The discovery of ribozymes led to the theory that the evolution of life on Earth began with an "RNA world." Describe the chemical properties and functions of RNA that would allow it to be the basis of the first self-replicating systems.

RNA, or ribonucleic acid, has several chemical properties and functions that make it a plausible candidate for the basis of the first self-replicating systems in an "RNA world" scenario.

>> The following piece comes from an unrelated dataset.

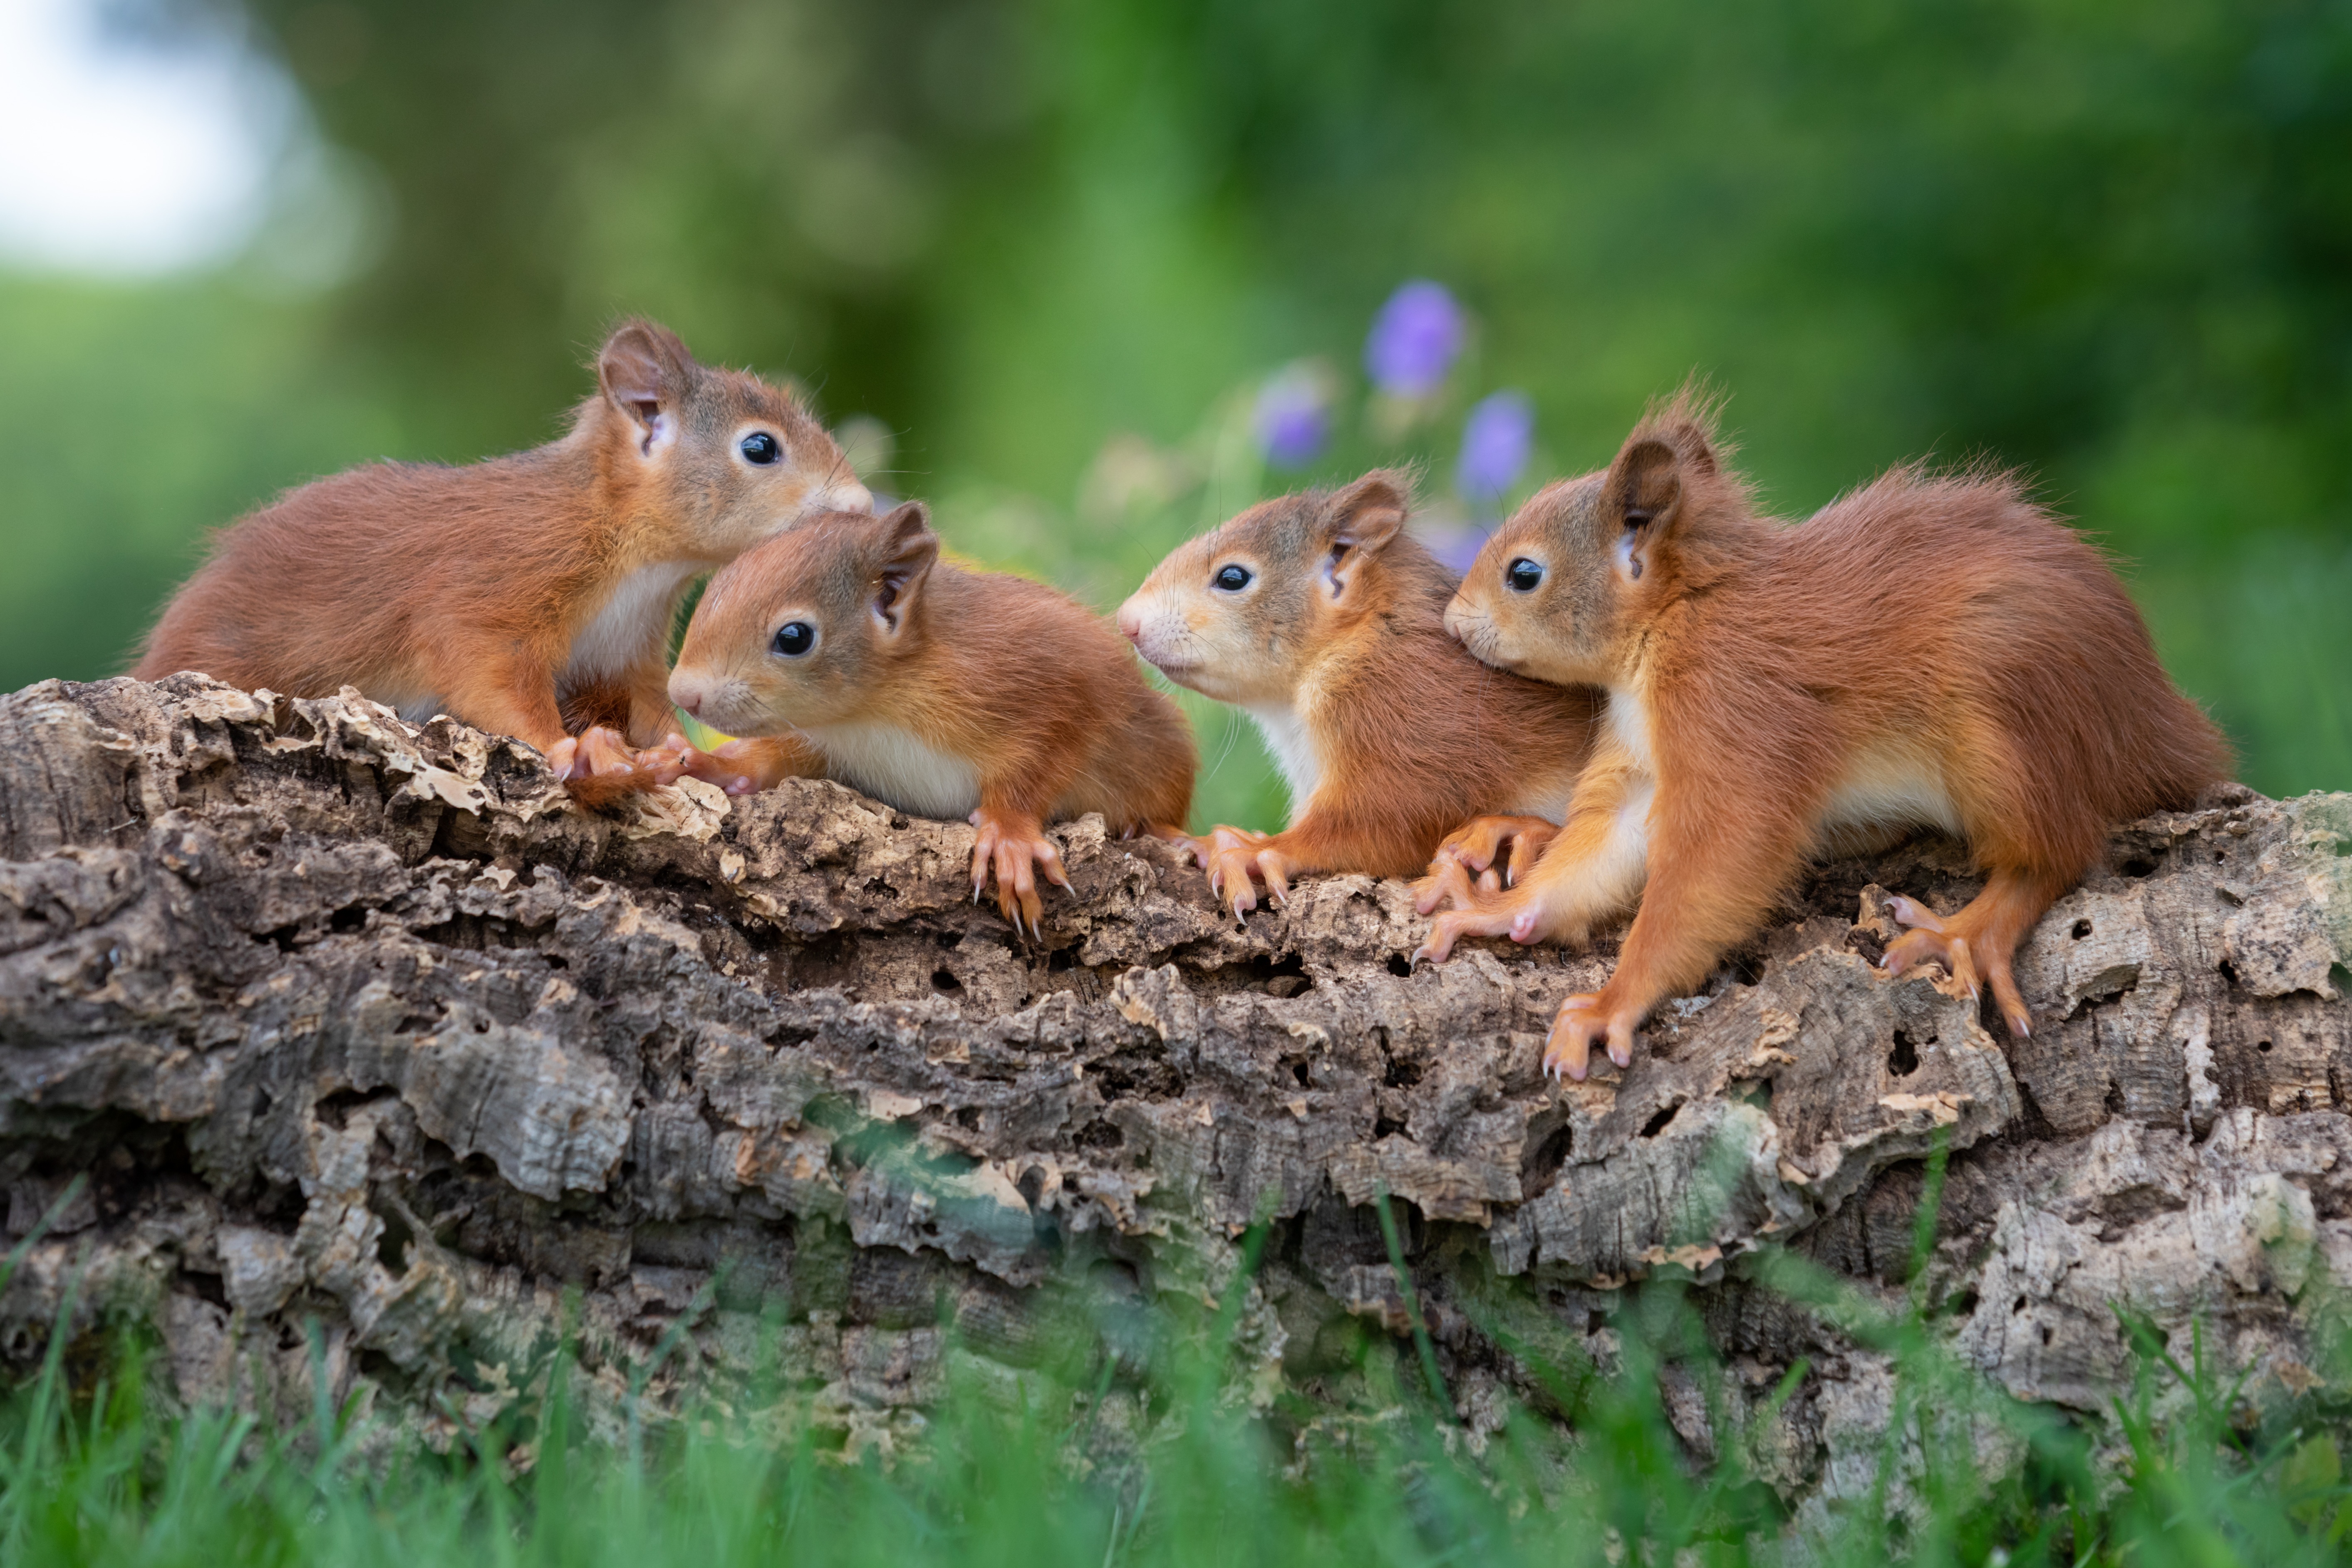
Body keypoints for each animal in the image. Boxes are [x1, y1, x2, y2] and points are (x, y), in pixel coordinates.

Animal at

Firstly, RNA is capable of both storing genetic information and catalyzing chemical reactions. This dual functionality is crucial for self-replication, as it allows RNA molecules to not only carry the instructions for their own replication but also to catalyze the chemical reactions necessary for that replication to occur.

Additionally, RNA can form complex three-dimensional structures, allowing it to interact with other molecules and perform specific functions. This structural versatility would have been essential for early self-replicating systems to carry out a wide range of biochemical processes.

Furthermore, RNA is more chemically versatile than DNA, which suggests that it may have been better suited for the diverse roles required in early life forms. For example, RNA can act as a template for protein synthesis, as well as catalyze a variety of biochemical reactions.

Overall, the chemical properties and functions of RNA, including its ability to store genetic information, catalyze reactions, form complex structures, and interact with other molecules, make it a compelling candidate for the basis of the first self-replicating systems in an "RNA world" scenario. Its versatility and adaptability would have allowed for the emergence and evolution of early life on Earth.